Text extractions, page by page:
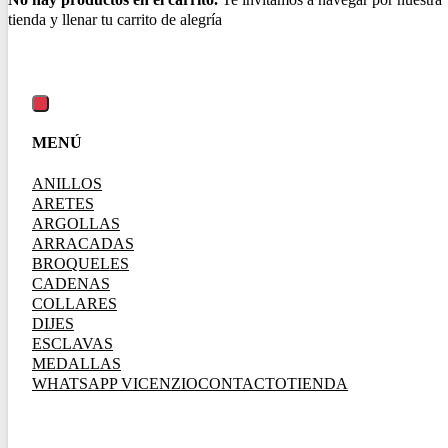
MENÚ
ANILLOS
ARETES
ARGOLLAS
ARRACADAS
BROQUELES
CADENAS
COLLARES
DIJES
ESCLAVAS
MEDALLAS
WHATSAPP VICENZIO
CONTACTO
TIENDA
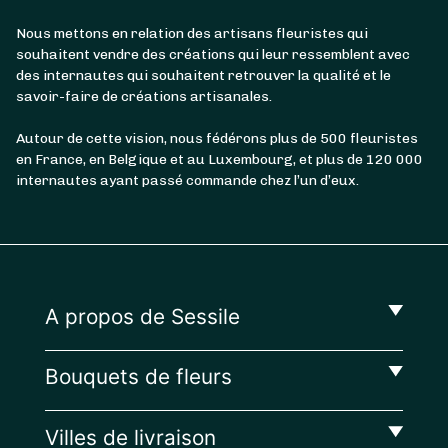
Nous mettons en relation des artisans fleuristes qui
souhaitent vendre des créations qui leur ressemblent avec
des internautes qui souhaitent retrouver la qualité et le
savoir-faire de créations artisanales.
Autour de cette vision, nous fédérons plus de 500 fleuristes
en France, en Belgique et au Luxembourg, et plus de 120 000
internautes ayant passé commande chez l’un d’eux.
A propos de Sessile
Bouquets de fleurs
Villes de livraison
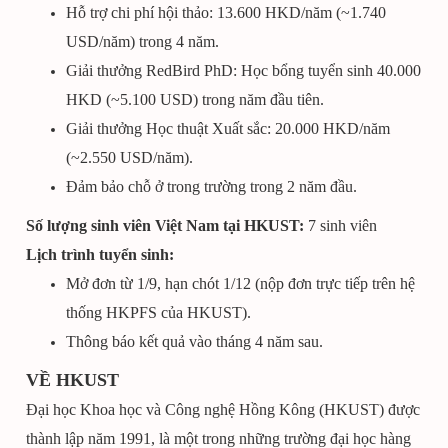
Hỗ trợ chi phí hội thảo: 13.600 HKD/năm (~1.740
USD/năm) trong 4 năm.
Giải thưởng RedBird PhD: Học bổng tuyển sinh 40.000
HKD (~5.100 USD) trong năm đầu tiên.
Giải thưởng Học thuật Xuất sắc: 20.000 HKD/năm
(~2.550 USD/năm).
Đảm bảo chỗ ở trong trường trong 2 năm đầu.
Số lượng sinh viên Việt Nam tại HKUST:
7 sinh viên
Lịch trình tuyển sinh:
Mở đơn từ 1/9, hạn chót 1/12 (nộp đơn trực tiếp trên hệ
thống HKPFS của HKUST).
Thông báo kết quả vào tháng 4 năm sau.
VỀ HKUST
Đại học Khoa học và Công nghệ Hồng Kông (HKUST) được
thành lập năm 1991, là một trong những trường đại học hàng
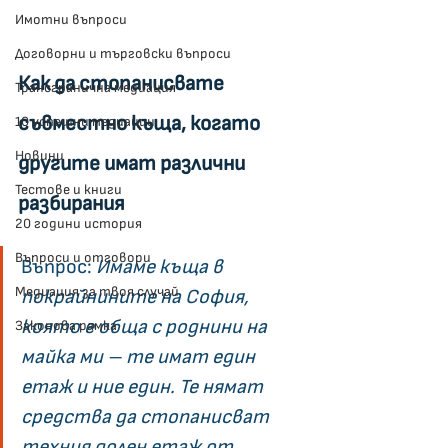
Имотни въпроси
Договорни и търговски въпроси
Как да стопанисвате 
Трансгранична медиация
съвместно къща, когато 
10 успешни медиации
Новини
другите имат различни 
Тестове и книги
разбирания
20 години история
Въпроси и отговори
Въпрос: 
Имаме къща в 
Медиация за твоя случай
покрайнините на София, 
която е обща с роднини на 
Законова рамка
майка ми – те имат един 
етаж и ние един. Те нямат 
средства да стопанисват 
техния долен етаж от 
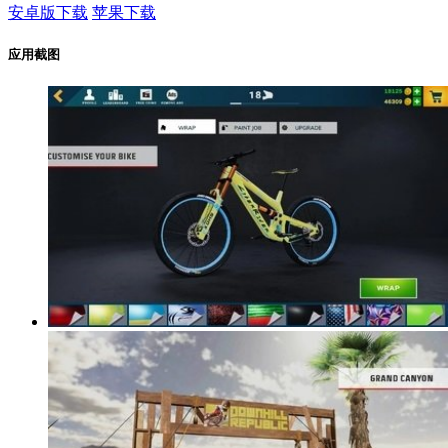
安卓版下载
苹果下载
应用截图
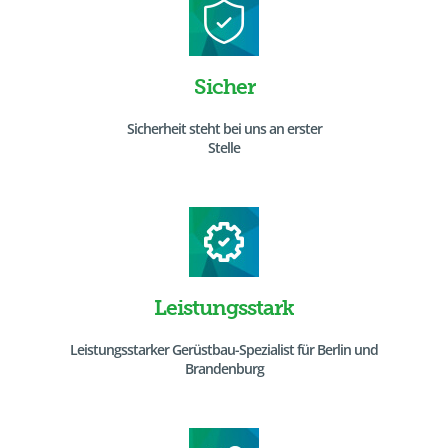
Sicher
Sicherheit steht bei uns an erster
Stelle
Leistungsstark
Leistungsstarker Gerüstbau-Spezialist für Berlin und
Brandenburg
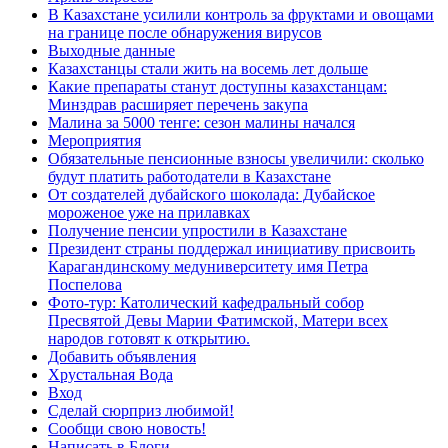
В Казахстане усилили контроль за фруктами и овощами
на границе после обнаружения вирусов
Выходные данные
Казахстанцы стали жить на восемь лет дольше
Какие препараты станут доступны казахстанцам:
Минздрав расширяет перечень закупа
Малина за 5000 тенге: сезон малины начался
Мероприятия
Обязательные пенсионные взносы увеличили: сколько
будут платить работодатели в Казахстане
От создателей дубайского шоколада: Дубайское
мороженое уже на прилавках
Получение пенсии упростили в Казахстане
Президент страны поддержал инициативу присвоить
Карагандинскому медуниверситету имя Петра
Поспелова
Фото-тур: Католический кафедральный собор
Пресвятой Девы Марии Фатимской, Матери всех
народов готовят к открытию.
Добавить объявления
Хрустальная Вода
Вход
Сделай сюрприз любимой!
Сообщи свою новость!
Написать в Блоги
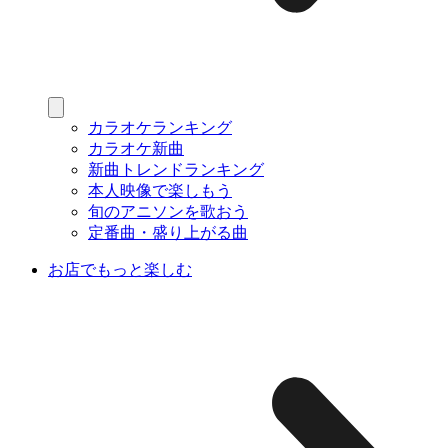
カラオケランキング
カラオケ新曲
新曲トレンドランキング
本人映像で楽しもう
旬のアニソンを歌おう
定番曲・盛り上がる曲
お店でもっと楽しむ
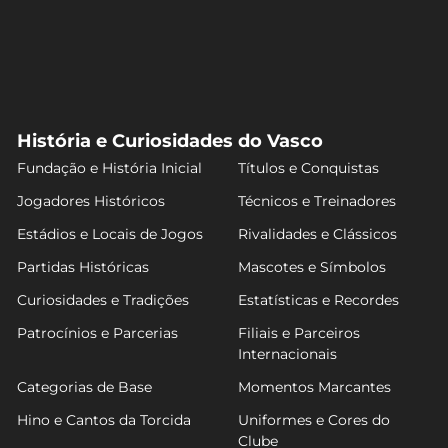
História e Curiosidades do Vasco
Fundação e História Inicial
Títulos e Conquistas
Jogadores Históricos
Técnicos e Treinadores
Estádios e Locais de Jogos
Rivalidades e Clássicos
Partidas Históricas
Mascotes e Símbolos
Curiosidades e Tradições
Estatísticas e Recordes
Patrocínios e Parcerias
Filiais e Parceiros
Internacionais
Categorias de Base
Momentos Marcantes
Hino e Cantos da Torcida
Uniformes e Cores do
Clube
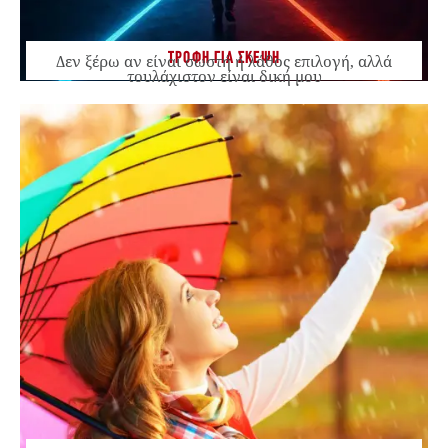
ΤΡΟΦΗ ΓΙΑ ΣΚΕΨΗ
Δεν ξέρω αν είναι σωστή ή λάθος επιλογή, αλλά
τουλάχιστον είναι δική μου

## EXERCISE PROMPT
Retype every line of text in the material above without changing it, and leave the pictures out of your answer.

## RESULT
MENÚ
ANILLOS
ARETES
ARGOLLAS
ARRACADAS
BROQUELES
CADENAS
COLLARES
DIJES
ESCLAVAS
MEDALLAS
WHATSAPP VICENZIO
CONTACTO
TIENDA
Nous mettons en relation des artisans fleuristes qui
souhaitent vendre des créations qui leur ressemblent avec
des internautes qui souhaitent retrouver la qualité et le
savoir-faire de créations artisanales.
Autour de cette vision, nous fédérons plus de 500 fleuristes
en France, en Belgique et au Luxembourg, et plus de 120 000
internautes ayant passé commande chez l’un d’eux.
A propos de Sessile
Bouquets de fleurs
Villes de livraison
Hỗ trợ chi phí hội thảo: 13.600 HKD/năm (~1.740
USD/năm) trong 4 năm.
Giải thưởng RedBird PhD: Học bổng tuyển sinh 40.000
HKD (~5.100 USD) trong năm đầu tiên.
Giải thưởng Học thuật Xuất sắc: 20.000 HKD/năm
(~2.550 USD/năm).
Đảm bảo chỗ ở trong trường trong 2 năm đầu.
Số lượng sinh viên Việt Nam tại HKUST:
7 sinh viên
Lịch trình tuyển sinh:
Mở đơn từ 1/9, hạn chót 1/12 (nộp đơn trực tiếp trên hệ
thống HKPFS của HKUST).
Thông báo kết quả vào tháng 4 năm sau.
VỀ HKUST
Đại học Khoa học và Công nghệ Hồng Kông (HKUST) được
thành lập năm 1991, là một trong những trường đại học hàng
Имотни въпроси
Договорни и търговски въпроси
Как да стопанисвате 
Трансгранична медиация
съвместно къща, когато 
10 успешни медиации
Новини
другите имат различни 
Тестове и книги
разбирания
20 години история
Въпроси и отговори
Въпрос: 
Имаме къща в 
Медиация за твоя случай
покрайнините на София, 
която е обща с роднини на 
Законова рамка
майка ми – те имат един 
етаж и ние един. Те нямат 
средства да стопанисват 
техния долен етаж от 
安卓版下载
苹果下载
应用截图
Sicher
Sicherheit steht bei uns an erster
Stelle
Leistungsstark
Leistungsstarker Gerüstbau-Spezialist für Berlin und
Brandenburg
В Казахстане усилили контроль за фруктами и овощами
на границе после обнаружения вирусов
Выходные данные
Казахстанцы стали жить на восемь лет дольше
Какие препараты станут доступны казахстанцам:
Минздрав расширяет перечень закупа
Малина за 5000 тенге: сезон малины начался
Мероприятия
Обязательные пенсионные взносы увеличили: сколько
будут платить работодатели в Казахстане
От создателей дубайского шоколада: Дубайское
мороженое уже на прилавках
Получение пенсии упростили в Казахстане
Президент страны поддержал инициативу присвоить
Карагандинскому медуниверситету имя Петра
Поспелова
Фото-тур: Католический кафедральный собор
Пресвятой Девы Марии Фатимской, Матери всех
народов готовят к открытию.
Добавить объявления
Хрустальная Вода
Вход
Сделай сюрприз любимой!
Сообщи свою новость!
Написать в Блоги
カラオケランキング
カラオケ新曲
新曲トレンドランキング
本人映像で楽しもう
旬のアニソンを歌おう
定番曲・盛り上がる曲
お店でもっと楽しむ
História e Curiosidades do Vasco
Fundação e História Inicial
Títulos e Conquistas
Jogadores Históricos
Técnicos e Treinadores
Estádios e Locais de Jogos
Rivalidades e Clássicos
Partidas Históricas
Mascotes e Símbolos
Curiosidades e Tradições
Estatísticas e Recordes
Patrocínios e Parcerias
Filiais e Parceiros
Internacionais
Categorias de Base
Momentos Marcantes
Hino e Cantos da Torcida
Uniformes e Cores do
Clube
ΤΡΟΦΗ ΓΙΑ ΣΚΕΨΗ
Δεν ξέρω αν είναι σωστή ή λάθος επιλογή, αλλά
τουλάχιστον είναι δική μου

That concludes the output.